Benefits of Central Bank Digital Currency (CBDC)
- The major benefit of CDBC is that people do not risk their money even if the bank fails.
- Money transfer across banks and borders become straightforward. The banks need not interact with each other to process the payments. An update of the record at the central bank is required to make the process faster and cheaper.
- Illegal purchases and money laundering could be easily identified.
- The traditional banks require document verification while creating an account at the banks or may require minimum account balance which the user cannot afford, in such cases the user can have a CDBC account which is quite easier to create.
- The CDBC system transforms the traditional financial system digitally.

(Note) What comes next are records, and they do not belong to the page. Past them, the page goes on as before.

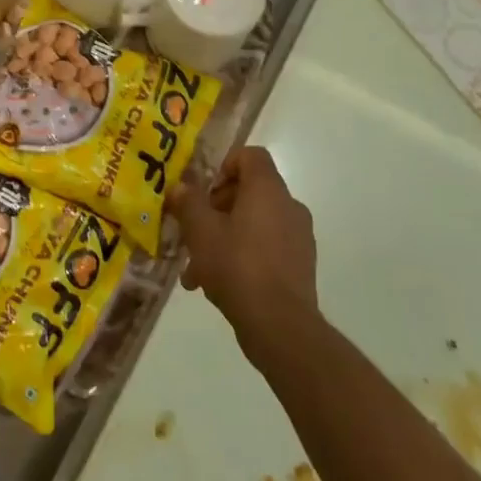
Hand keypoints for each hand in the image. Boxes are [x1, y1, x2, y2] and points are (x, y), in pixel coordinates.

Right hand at [170, 146, 317, 352]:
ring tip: (195, 268)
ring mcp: (299, 237)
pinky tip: (217, 285)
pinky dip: (242, 256)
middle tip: (192, 232)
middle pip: (249, 191)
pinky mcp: (300, 265)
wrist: (280, 325)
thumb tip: (180, 187)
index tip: (202, 191)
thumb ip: (188, 202)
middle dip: (215, 208)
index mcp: (268, 189)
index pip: (250, 155)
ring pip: (254, 223)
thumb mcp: (200, 231)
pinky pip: (266, 248)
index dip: (223, 165)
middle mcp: (289, 206)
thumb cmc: (237, 266)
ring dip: (224, 237)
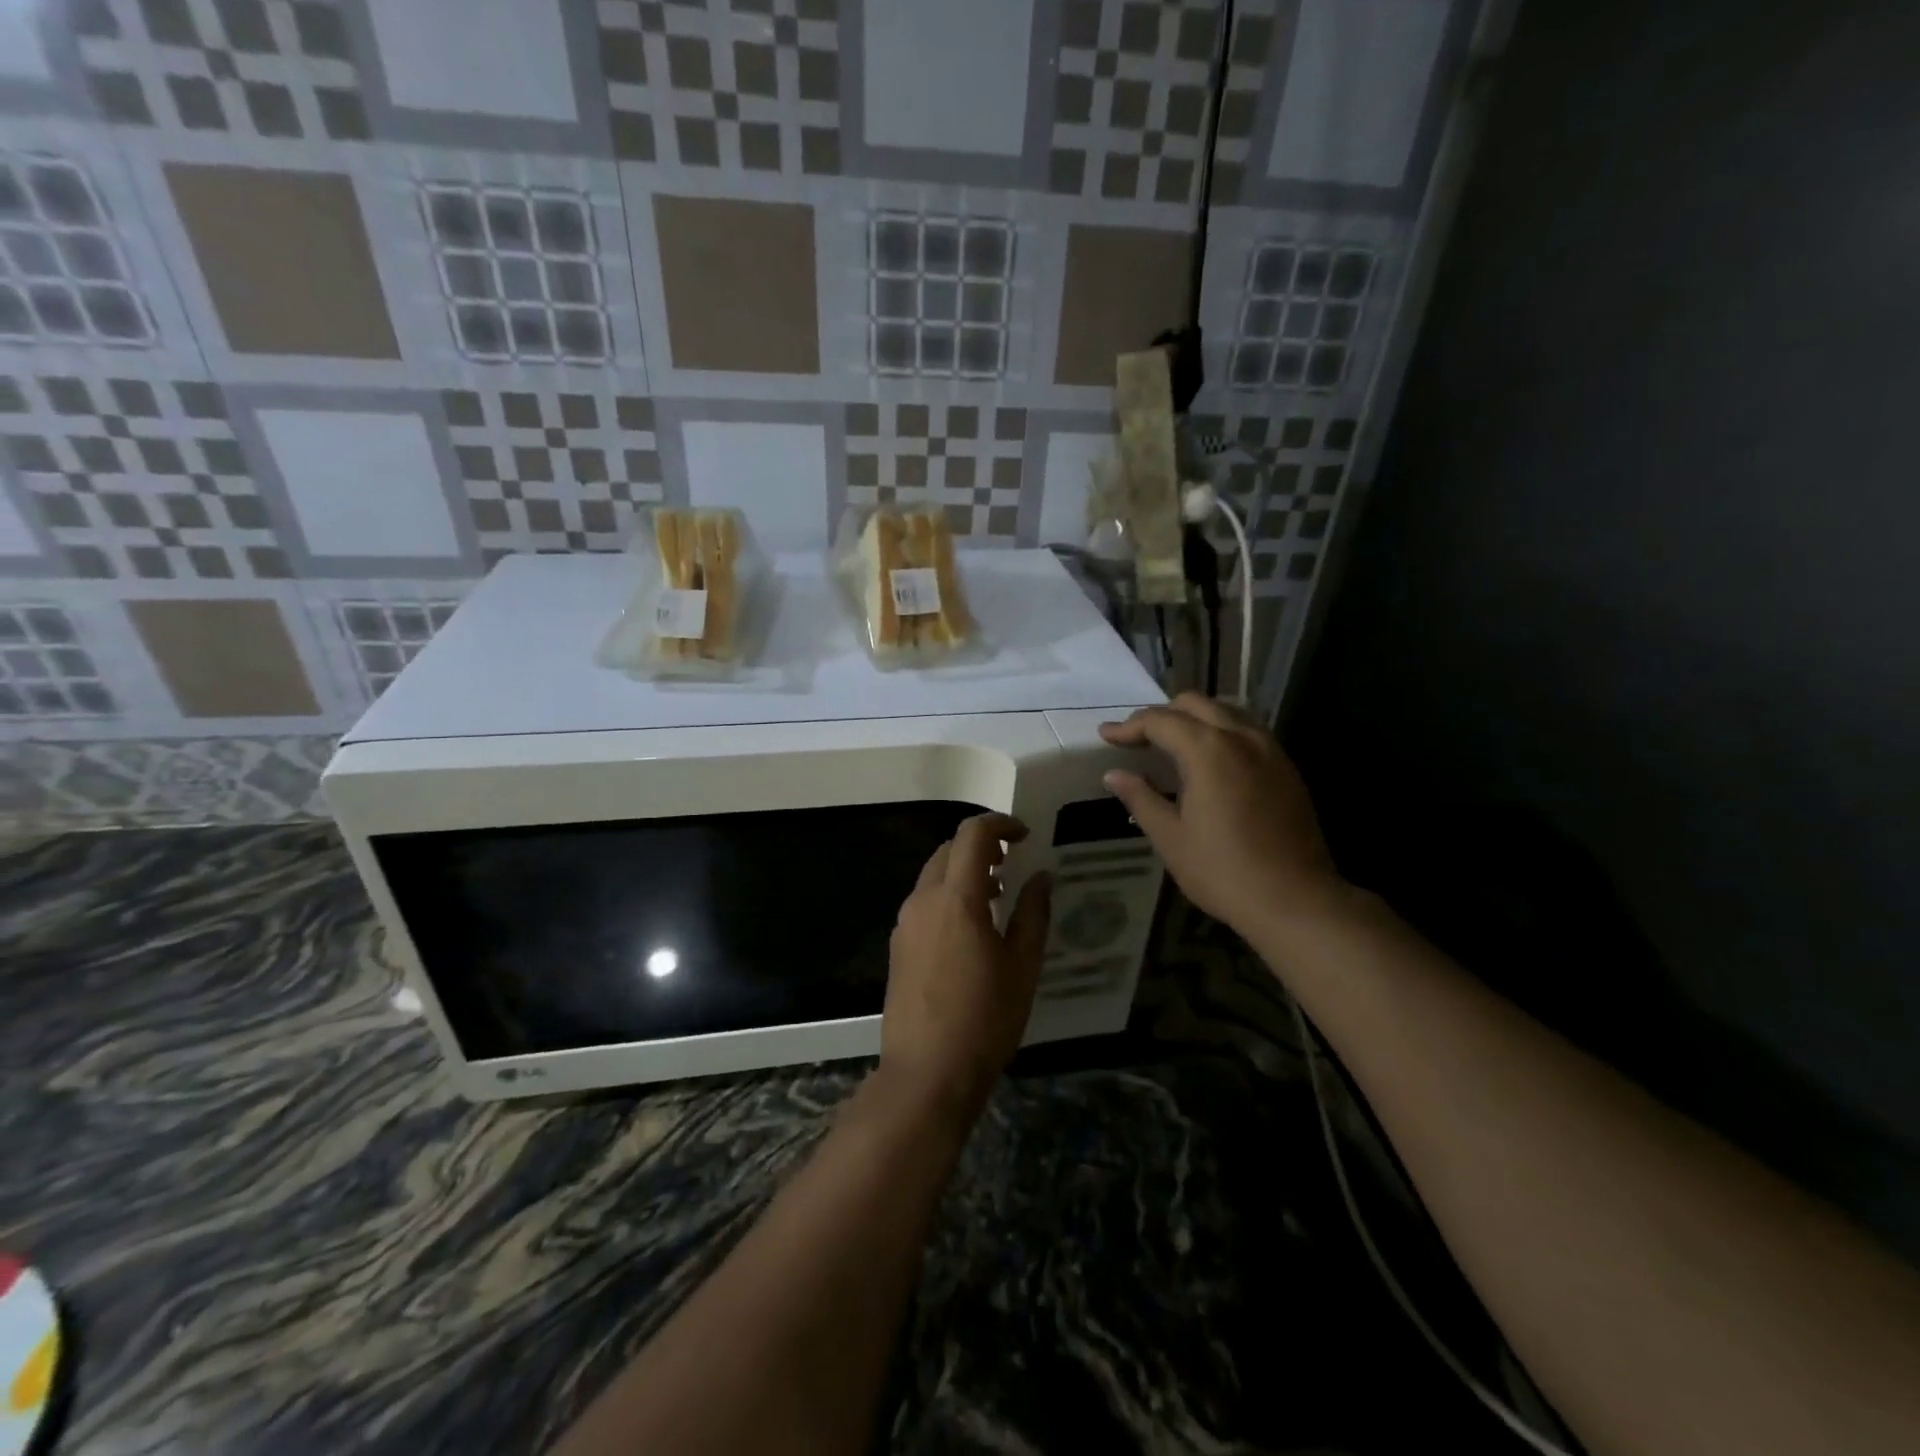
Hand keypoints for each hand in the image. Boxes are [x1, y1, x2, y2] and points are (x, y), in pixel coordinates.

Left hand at [881, 814, 1051, 1119]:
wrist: (926, 1073)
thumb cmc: (985, 1019)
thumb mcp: (1023, 966)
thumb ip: (1033, 913)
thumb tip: (1041, 877)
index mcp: (956, 898)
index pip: (972, 834)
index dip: (1000, 824)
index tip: (1024, 837)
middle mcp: (923, 900)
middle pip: (949, 850)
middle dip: (981, 847)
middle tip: (1013, 867)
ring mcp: (905, 923)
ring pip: (933, 875)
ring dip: (964, 872)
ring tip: (996, 898)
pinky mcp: (898, 945)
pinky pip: (924, 901)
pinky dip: (948, 895)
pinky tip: (970, 928)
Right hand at [1099, 693, 1344, 935]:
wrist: (1295, 900)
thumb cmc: (1223, 871)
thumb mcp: (1171, 837)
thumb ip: (1141, 798)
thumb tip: (1114, 775)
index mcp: (1209, 750)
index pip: (1160, 720)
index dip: (1129, 726)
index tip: (1106, 736)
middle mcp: (1242, 737)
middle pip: (1195, 704)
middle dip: (1161, 714)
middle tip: (1137, 739)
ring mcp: (1270, 750)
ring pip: (1226, 712)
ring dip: (1194, 719)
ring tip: (1171, 745)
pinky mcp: (1286, 768)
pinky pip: (1248, 731)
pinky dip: (1221, 733)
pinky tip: (1210, 761)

- The CDBC price will remain stable in terms of a broad consumer price index. Hence, it encourages transparency in the monetary policy.
Risks of CBDC
Now let’s have a look at the challenges faced by CDBC:
- As the CDBC is new in the market, no one knows everything about the digital currency. While paper money is been through ages and it can feel safer in some form or the other.
- CDBC has the potential to open up direct central bank accounts for millions of people all at once. This may result in the replacement of the current private banking system.
- Many of the central banks think that CDBC will replace the traditional currencies too quickly, leaving behind very few tools for them to fight against economic fluctuations.
- If a country agrees to adopt CDBC, it may have limited functionality which is applicable domestically. This results in a lack of cross border payment capabilities.
Future of Central Bank Digital Currency (CBDC)
We have seen that more and more central banks are showing interest in adopting their own Central Bank Digital Currency and some of them have already been successful in it. Also, countries like Uruguay and Sweden have seen early success in adopting digital currency.
No matter what steps the Central Banks will take, CDBC is not going to disappear anytime soon. Also, crypto enthusiasts should keep an eye on the development of CDBC. It is because, with the wide adoption of CDBC, there are chances that a stage can be set up for the widespread adoption of cryptocurrencies.